Growing up, my mom always bought my sisters and I Paas Egg Dye Kits in anticipation of Easter. Even today, when I smell vinegar, I think of those little colored cups of egg dye. My sisters and I loved dropping those colored tablets into cups of water and watching our eggs take on vibrant colors. The best part was mixing colors and seeing what new colors we could come up with.
The Paas kits are fun but they contain artificial colors and ingredients, all of which are sort of unnecessary when it comes to creating dyes. The food we eat are full of vibrant colors and you can use those colors to naturally dye Easter eggs in the same fun, traditional way (you even get the classic vinegar smell).

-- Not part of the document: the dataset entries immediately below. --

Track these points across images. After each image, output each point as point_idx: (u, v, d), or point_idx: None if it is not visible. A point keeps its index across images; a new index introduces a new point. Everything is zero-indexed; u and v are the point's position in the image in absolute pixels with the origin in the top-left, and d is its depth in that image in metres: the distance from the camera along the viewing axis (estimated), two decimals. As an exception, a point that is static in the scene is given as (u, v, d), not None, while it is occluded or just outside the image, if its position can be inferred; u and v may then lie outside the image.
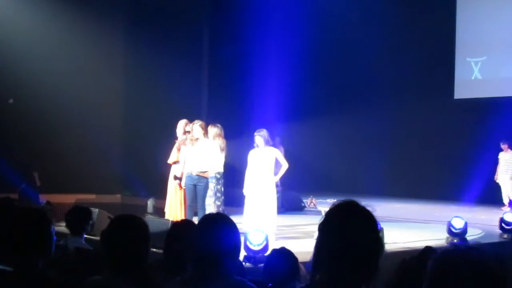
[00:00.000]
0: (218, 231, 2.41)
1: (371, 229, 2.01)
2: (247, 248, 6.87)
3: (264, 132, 8.82)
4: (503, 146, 13.25)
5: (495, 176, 13.22)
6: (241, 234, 7.79)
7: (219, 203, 9.45)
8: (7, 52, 13.36)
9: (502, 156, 13.28)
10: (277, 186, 9.53)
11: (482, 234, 9.58)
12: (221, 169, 9.48)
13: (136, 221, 2.82)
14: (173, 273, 2.67)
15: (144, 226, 2.80)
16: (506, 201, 13.22)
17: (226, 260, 2.38)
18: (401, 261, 2.99)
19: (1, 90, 13.49)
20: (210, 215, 2.66)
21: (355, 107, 16.16)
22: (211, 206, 9.20)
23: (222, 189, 9.52)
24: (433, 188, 12.13)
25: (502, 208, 12.77)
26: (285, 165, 8.96)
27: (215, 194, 9.35)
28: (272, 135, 15.78)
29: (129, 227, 2.76)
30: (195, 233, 2.46)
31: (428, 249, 3.20)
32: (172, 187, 9.26)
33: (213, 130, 9.29)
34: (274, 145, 8.23)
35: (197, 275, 2.37)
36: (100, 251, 2.83)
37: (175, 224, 3.48)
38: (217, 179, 9.38)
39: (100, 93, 14.26)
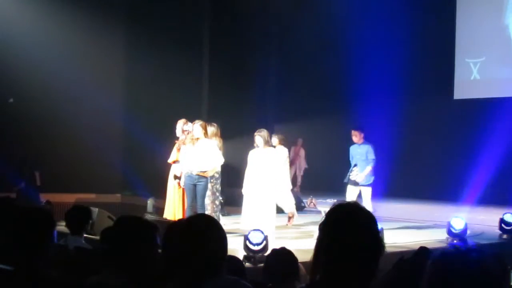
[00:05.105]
0: (204, 231, 2.39)
1: (371, 229, 2.01)
2: (247, 248, 6.87)
3: (264, 132, 8.81)
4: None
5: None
6: (240, 234, 7.77)
7: (218, 203, 9.45)
8: (7, 52, 13.35)
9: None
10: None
11: (482, 234, 9.58)
12: (220, 169, 9.49)
13: (142, 222, 2.77)
14: (171, 274, 2.66)
15: (149, 227, 2.74)
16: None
17: (216, 260, 2.37)
18: (399, 258, 2.99)
19: (1, 89, 13.48)
20: (194, 216, 2.64)
21: (355, 107, 16.14)
22: (209, 206, 9.19)
23: (219, 188, 9.53)
24: (433, 188, 12.09)
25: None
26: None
27: (214, 193, 9.35)
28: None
29: (134, 228, 2.70)
30: (184, 236, 2.42)
31: (423, 249, 3.20)
32: (171, 186, 9.27)
33: (210, 129, 9.27)
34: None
35: (190, 276, 2.36)
36: (100, 251, 2.81)
37: (172, 224, 3.44)
38: (216, 179, 9.38)
39: (100, 93, 14.24)
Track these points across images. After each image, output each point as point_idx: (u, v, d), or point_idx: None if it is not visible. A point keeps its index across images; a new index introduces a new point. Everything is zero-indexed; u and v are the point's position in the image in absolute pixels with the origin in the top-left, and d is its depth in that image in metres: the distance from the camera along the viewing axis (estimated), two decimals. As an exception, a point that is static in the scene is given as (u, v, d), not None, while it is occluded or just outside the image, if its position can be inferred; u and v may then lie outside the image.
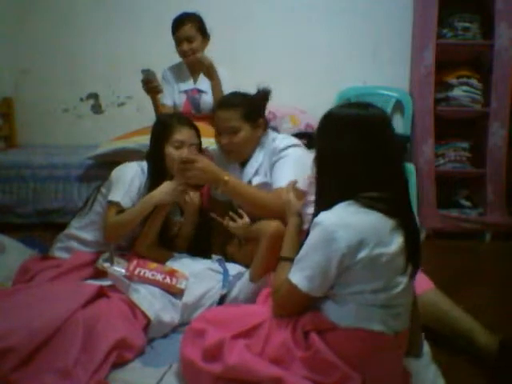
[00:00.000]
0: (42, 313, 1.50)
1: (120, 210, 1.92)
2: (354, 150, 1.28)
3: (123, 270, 1.77)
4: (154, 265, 1.81)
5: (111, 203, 1.93)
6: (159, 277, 1.76)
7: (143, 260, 1.84)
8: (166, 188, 1.91)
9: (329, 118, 1.36)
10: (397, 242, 1.26)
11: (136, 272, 1.76)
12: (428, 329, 1.64)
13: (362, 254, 1.22)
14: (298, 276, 1.30)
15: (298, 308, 1.36)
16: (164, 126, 2.02)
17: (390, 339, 1.29)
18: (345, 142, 1.29)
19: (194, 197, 1.99)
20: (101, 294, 1.65)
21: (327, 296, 1.32)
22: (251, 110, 2.04)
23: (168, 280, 1.76)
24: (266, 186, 2.03)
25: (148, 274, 1.76)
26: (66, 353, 1.42)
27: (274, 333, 1.35)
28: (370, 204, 1.26)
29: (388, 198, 1.27)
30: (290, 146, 2.03)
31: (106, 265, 1.81)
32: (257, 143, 2.10)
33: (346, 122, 1.32)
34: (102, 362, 1.42)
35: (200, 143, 2.08)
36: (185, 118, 2.09)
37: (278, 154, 2.03)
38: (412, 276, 1.32)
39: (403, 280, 1.28)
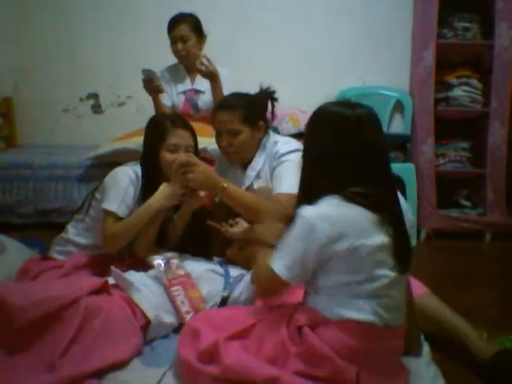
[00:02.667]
0: (48, 290, 1.54)
1: (117, 218, 1.89)
2: (340, 147, 1.33)
3: (165, 280, 1.75)
4: (196, 294, 1.75)
5: (108, 213, 1.89)
6: (179, 302, 1.72)
7: (192, 284, 1.78)
8: (163, 193, 1.88)
9: (317, 116, 1.42)
10: (380, 236, 1.29)
11: (173, 289, 1.73)
12: (424, 332, 1.64)
13: (342, 246, 1.27)
14: (279, 264, 1.34)
15: (278, 291, 1.52)
16: (158, 128, 1.96)
17: (382, 330, 1.30)
18: (331, 140, 1.34)
19: (201, 194, 1.95)
20: (104, 289, 1.65)
21: (317, 292, 1.35)
22: (251, 112, 2.02)
23: (181, 307, 1.71)
24: (266, 190, 2.03)
25: (176, 293, 1.73)
26: (59, 338, 1.44)
27: (268, 332, 1.36)
28: (353, 198, 1.29)
29: (372, 193, 1.30)
30: (291, 152, 2.01)
31: (158, 261, 1.80)
32: (258, 145, 2.09)
33: (333, 120, 1.36)
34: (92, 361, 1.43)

To dye my eggs I used three of the most vibrant things in my kitchen: beet powder, frozen blueberries and turmeric.
Whats great about these three colors, red, yellow and blue, is that you have primary colors. Which gives you the opportunity to mix and match to create lots of different colors.
The way you dip the eggs can affect the colors that you create too – check out how different the two eggs that both used turmeric and blueberry turned out! I love the natural variation that the dyes gave these eggs. The spotting that you see on the blueberry eggs is from the actual blueberries.
- 1 tbsp powdered turmeric
- 1 tbsp beet powder (if you don't have access to beet powder, use 2-3 whole beets, diced)
- 1 cup frozen blueberries
- 6 tbsp white vinegar
- 16 cups of water
- In three individual pots, divide your water and put 4 cups of water into each.
- Add one coloring agent to each pot and bring the mixture to a boil.
- Boil for 10 minutes. Ensure the beet powder and turmeric dissolve as much as possible. Mash your blueberries into the water.
- Remove from heat and add 2 tbsp vinegar to each pot.
- Add hard boiled eggs to each pot and allow the eggs to soak. The longer they sit in the color bath, the deeper the color will be.
- When you remove them from the color bath, gently pat dry with a paper towel. You can then add the egg to another color bath or let it dry and see how the color sets.
This is a fun and safe way to color eggs with your favorite kids and adults. While the colors are a bit lighter than the traditional Paas kits, they are absolutely beautiful.
Your turn: what are your favorite Easter traditions? Did you dye eggs as a kid?